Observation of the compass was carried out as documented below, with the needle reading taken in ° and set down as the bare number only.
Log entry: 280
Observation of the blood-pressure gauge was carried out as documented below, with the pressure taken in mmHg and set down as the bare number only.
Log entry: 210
# # #
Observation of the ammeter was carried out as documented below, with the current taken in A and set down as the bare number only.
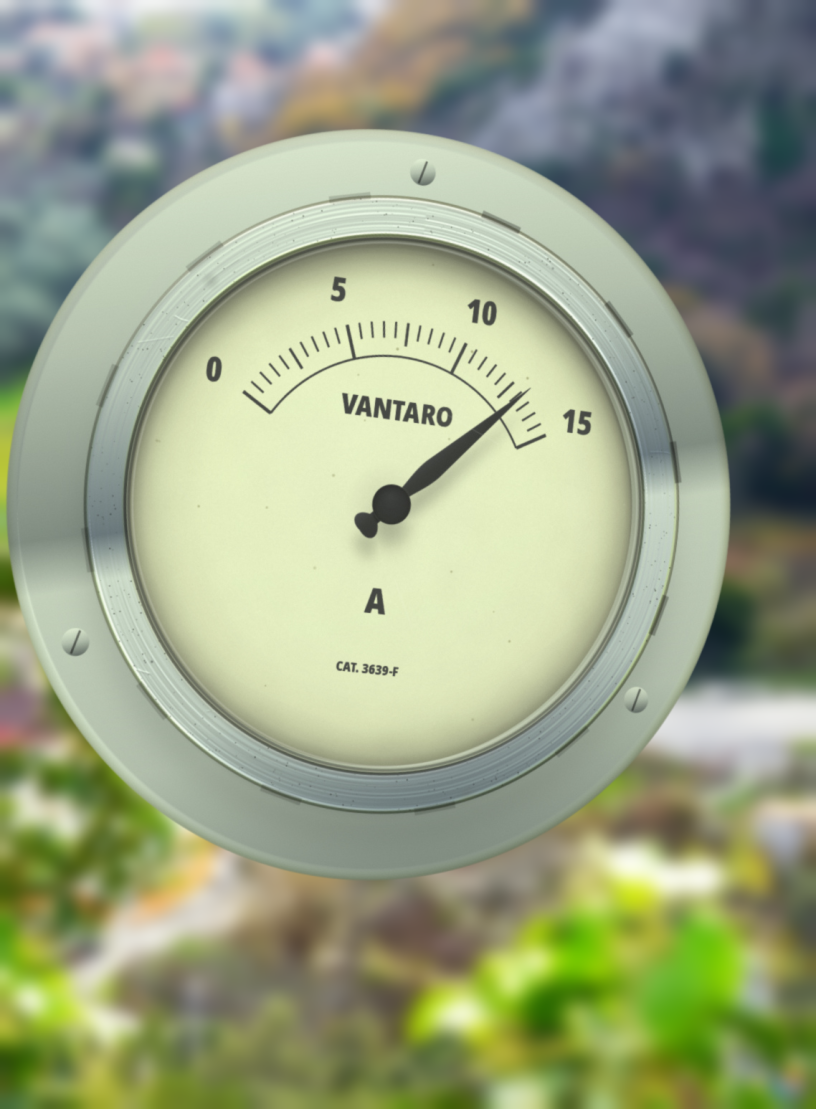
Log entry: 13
# # #
What is expected: Report each line of the material above that contains the word "down". Case matters.

Answer:
Observation of the compass was carried out as documented below, with the needle reading taken in ° and set down as the bare number only.
Observation of the blood-pressure gauge was carried out as documented below, with the pressure taken in mmHg and set down as the bare number only.
Observation of the ammeter was carried out as documented below, with the current taken in A and set down as the bare number only.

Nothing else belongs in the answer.